There is a tradition of invention in Animation. Its timeline is littered with devices from Shadow Puppets and Zoetropes to Holography and Virtual Reality, Jeffrey Shaw and Jordan Belson are two artists I admire. They both created animations through bespoke technologies in their respective early digital and analogue eras. In this work I wanted to create experiences that referenced the siddhis, to construct digital-supernatural experiences through patching together my own devices,
Telepathy (2015) uses a portable 16 sensor EEG headset to capture neural emotions of a subject observing cultural objects. The signal is processed and classified and then used to drive an animation. It provides a limited form of objective transparency to a subjective experience. Hallucination (2009), A Ganzfeld was generated through pulsed light and pink noise to generate internal animations through sensory deprivation. This work was exhibited at the Glastonbury festival. Some of the audience were already hallucinating on the way in. The Wait (2010) plays with time. It takes cues from Steve Reid's, microphone piece. Here two clocks slide in and out of synch. The work was created through a residency with refugees and asylum seekers. The intention was to translate thier felt experiences of waiting, feeling outside of time, and time distortion in to a phenomenological experience.
Infra thin (2007) is one of my favourite works. Digital objects are teleported between the two screens. Their location can be detected via sound floors when they are not visible. The 1990s are synonymous with sound systems and speaker stacks. The pleasurable sensation of deep base passing through the body inspired this work. Infra-thin is a work which explored collapsing on and off-screen space into a unified whole.
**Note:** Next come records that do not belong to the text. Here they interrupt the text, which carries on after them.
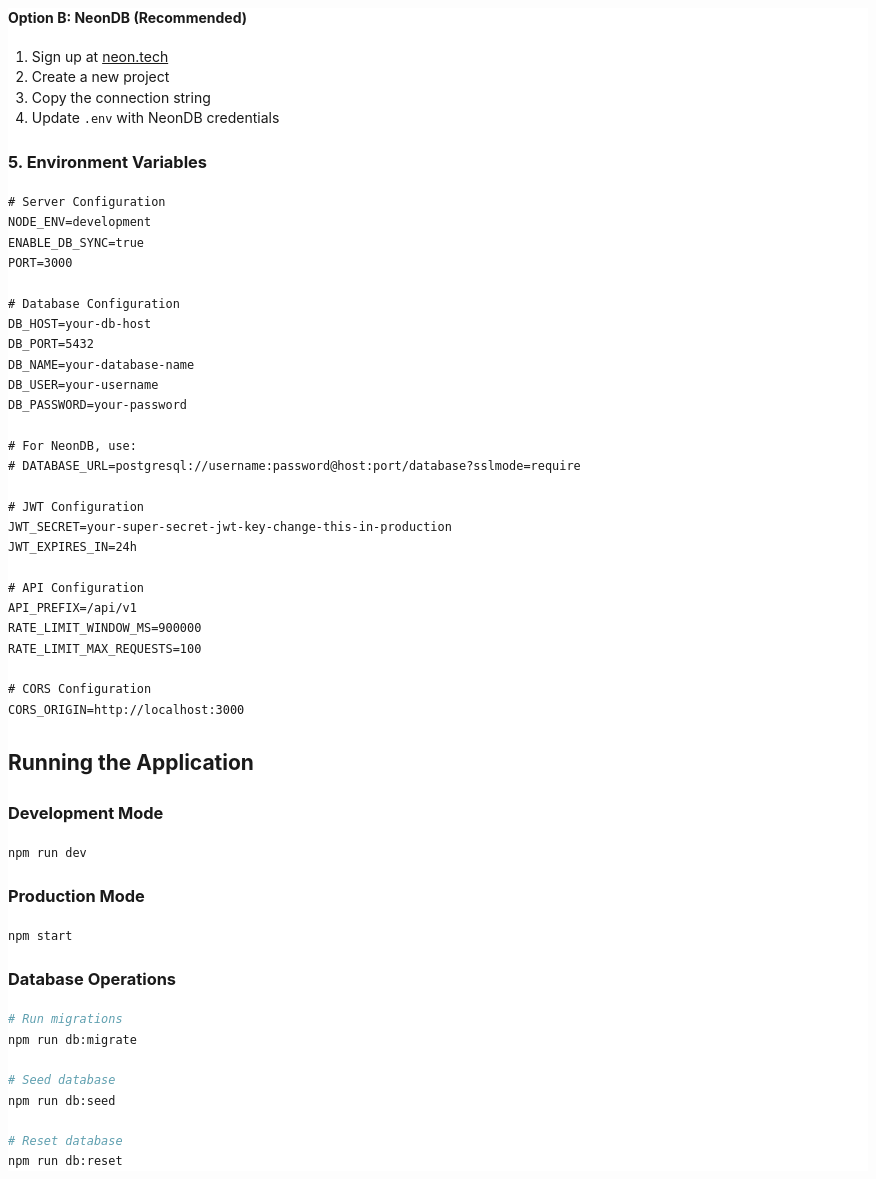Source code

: #### Option B: NeonDB (Recommended)
1. Sign up at [neon.tech](https://neon.tech)
2. Create a new project
3. Copy the connection string
4. Update `.env` with NeonDB credentials

### 5. Environment Variables

```env
# Server Configuration
NODE_ENV=development
ENABLE_DB_SYNC=true
PORT=3000

# Database Configuration
DB_HOST=your-db-host
DB_PORT=5432
DB_NAME=your-database-name
DB_USER=your-username
DB_PASSWORD=your-password

# For NeonDB, use:
# DATABASE_URL=postgresql://username:password@host:port/database?sslmode=require

# JWT Configuration
JWT_SECRET=your-super-secret-jwt-key-change-this-in-production
JWT_EXPIRES_IN=24h

# API Configuration
API_PREFIX=/api/v1
RATE_LIMIT_WINDOW_MS=900000
RATE_LIMIT_MAX_REQUESTS=100

# CORS Configuration
CORS_ORIGIN=http://localhost:3000
```

## Running the Application

### Development Mode
```bash
npm run dev
```

### Production Mode
```bash
npm start
```

### Database Operations
```bash
# Run migrations
npm run db:migrate

# Seed database
npm run db:seed

# Reset database
npm run db:reset
```
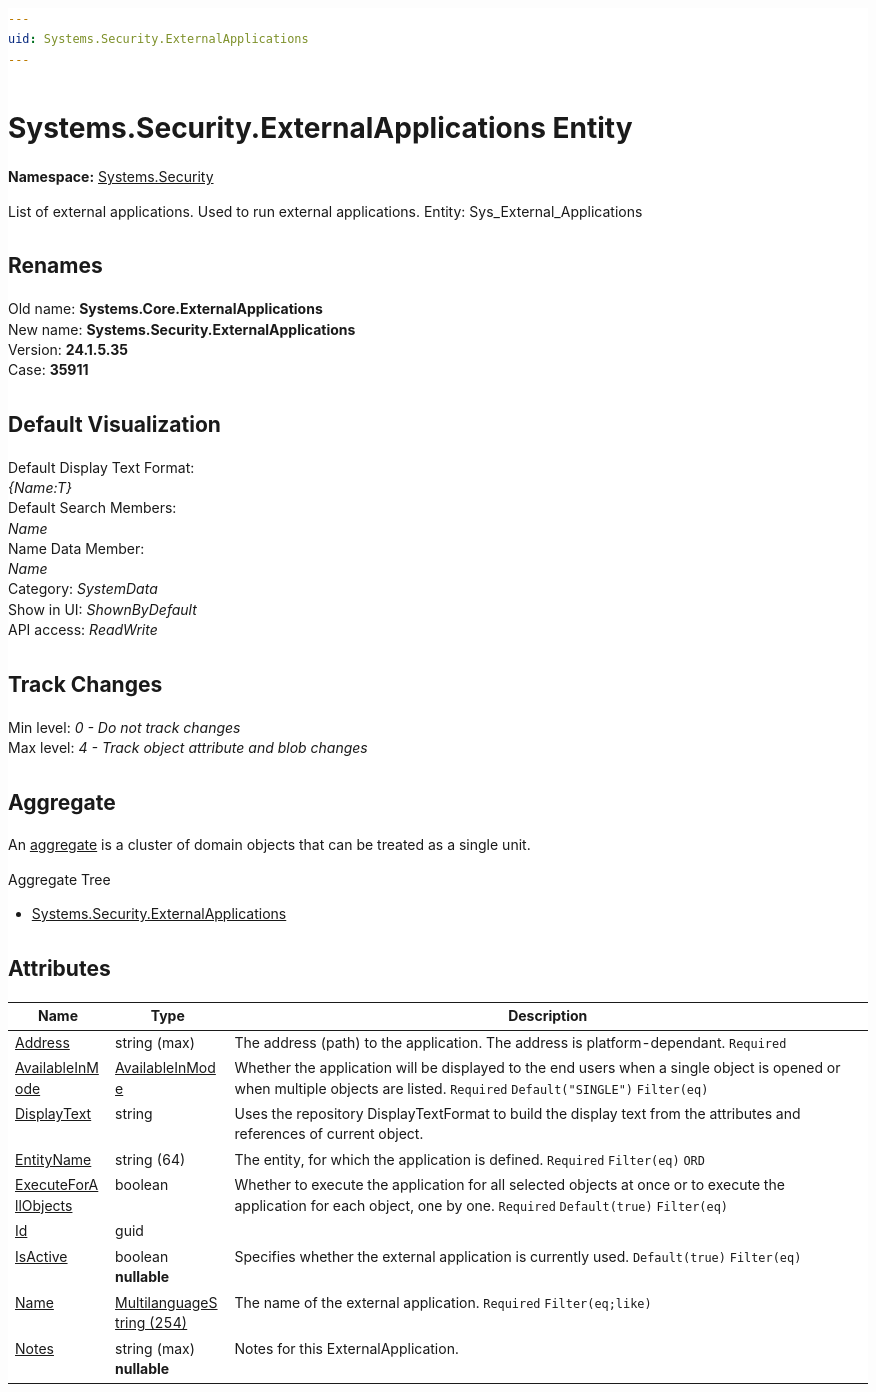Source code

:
 ```yaml
---
uid: Systems.Security.ExternalApplications
---
```

# Systems.Security.ExternalApplications Entity

**Namespace:** [Systems.Security](Systems.Security.md)  

List of external applications. Used to run external applications. Entity: Sys_External_Applications

## Renames

Old name: **Systems.Core.ExternalApplications**  
New name: **Systems.Security.ExternalApplications**  
Version: **24.1.5.35**  
Case: **35911**  



## Default Visualization
Default Display Text Format:  
_{Name:T}_  
Default Search Members:  
_Name_  
Name Data Member:  
_Name_  
Category:  _SystemData_  
Show in UI:  _ShownByDefault_  
API access:  _ReadWrite_  

## Track Changes  
Min level:  _0 - Do not track changes_  
Max level:  _4 - Track object attribute and blob changes_  

## Aggregate
An [aggregate](https://docs.erp.net/tech/advanced/concepts/aggregates.html) is a cluster of domain objects that can be treated as a single unit.  

Aggregate Tree  
* [Systems.Security.ExternalApplications](Systems.Security.ExternalApplications.md)  

## Attributes

| Name | Type | Description |
| ---- | ---- | --- |
| [Address](Systems.Security.ExternalApplications.md#address) | string (max) | The address (path) to the application. The address is platform-dependant. `Required` 
| [AvailableInMode](Systems.Security.ExternalApplications.md#availableinmode) | [AvailableInMode](Systems.Security.ExternalApplications.md#availableinmode) | Whether the application will be displayed to the end users when a single object is opened or when multiple objects are listed. `Required` `Default("SINGLE")` `Filter(eq)` 
| [DisplayText](Systems.Security.ExternalApplications.md#displaytext) | string | Uses the repository DisplayTextFormat to build the display text from the attributes and references of current object. 
| [EntityName](Systems.Security.ExternalApplications.md#entityname) | string (64) | The entity, for which the application is defined. `Required` `Filter(eq)` `ORD` 
| [ExecuteForAllObjects](Systems.Security.ExternalApplications.md#executeforallobjects) | boolean | Whether to execute the application for all selected objects at once or to execute the application for each object, one by one. `Required` `Default(true)` `Filter(eq)` 
| [Id](Systems.Security.ExternalApplications.md#id) | guid |  
| [IsActive](Systems.Security.ExternalApplications.md#isactive) | boolean __nullable__ | Specifies whether the external application is currently used. `Default(true)` `Filter(eq)` 
| [Name](Systems.Security.ExternalApplications.md#name) | [MultilanguageString (254)](../data-types.md#multilanguagestring) | The name of the external application. `Required` `Filter(eq;like)` 
| [Notes](Systems.Security.ExternalApplications.md#notes) | string (max) __nullable__ | Notes for this ExternalApplication.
Quadrophonic (2009) explored environmental displacement and transportation. A crackling crop fire burns through the Punjabi night. The audio recordings were processed and played back through a mini diy quadrophonic sound system. A wood stove provided the aroma and the heat. Collective Consciousness (2004) resonated a 100 ft long elevated wooden terrace at 6.5 Hz to lead all present towards a community theta brain state through sympathetic resonance. Hospitalised (2000) was the first Art Piece I made using Animation, and the first work in this collection, prior, this idea used physical public spaces. Originally it was a 6 x monitor, 2 x stereo field work. The work presented the perceptual integration of two spaces through reliance and continuity. It was exhibited on the Global Multimedia Interface Screen, in Leicester Square for 6 months, which at the time was the largest outdoor screen in europe. This work was the precursor to the Infra-thin system.
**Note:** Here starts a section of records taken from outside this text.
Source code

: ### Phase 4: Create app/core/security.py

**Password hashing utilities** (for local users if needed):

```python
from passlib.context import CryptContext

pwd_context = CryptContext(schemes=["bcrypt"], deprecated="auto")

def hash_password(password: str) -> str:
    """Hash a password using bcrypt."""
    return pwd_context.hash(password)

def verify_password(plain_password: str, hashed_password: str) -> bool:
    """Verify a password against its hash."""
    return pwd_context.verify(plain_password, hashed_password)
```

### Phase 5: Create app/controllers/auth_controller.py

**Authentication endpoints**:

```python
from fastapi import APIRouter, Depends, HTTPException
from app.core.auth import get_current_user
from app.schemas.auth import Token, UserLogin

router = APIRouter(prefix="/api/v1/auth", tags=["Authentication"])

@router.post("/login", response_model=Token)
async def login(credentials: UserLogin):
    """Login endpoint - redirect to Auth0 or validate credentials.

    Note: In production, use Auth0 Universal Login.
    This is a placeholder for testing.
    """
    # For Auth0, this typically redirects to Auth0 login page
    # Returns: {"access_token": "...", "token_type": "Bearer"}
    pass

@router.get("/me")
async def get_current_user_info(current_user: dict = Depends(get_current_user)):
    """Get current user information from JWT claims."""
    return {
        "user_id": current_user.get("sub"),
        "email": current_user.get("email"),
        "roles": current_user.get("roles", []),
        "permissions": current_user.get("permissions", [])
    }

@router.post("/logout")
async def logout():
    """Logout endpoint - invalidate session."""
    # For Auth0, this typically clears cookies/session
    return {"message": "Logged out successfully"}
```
I planned collections around each work. They were constructed with the methodologies of Saanth's & Niners in mind. They will not tell you the answer, but intentionaly set out the conditions for you to gain a deeper understanding through an experience, a realisation is more power than words. Thus, a consideration in this work was– transporting an audience out of the everyday through a play on perception. In that moment of extraction there is the potential to glimpse and experience extended spaces.
Wall Work
I have always used the streets as a form of sketchbooking to work through ideas and guage contexts This is slowly becoming replaced by using social/web spacea to place and test images to gain a similar quick public objectivity.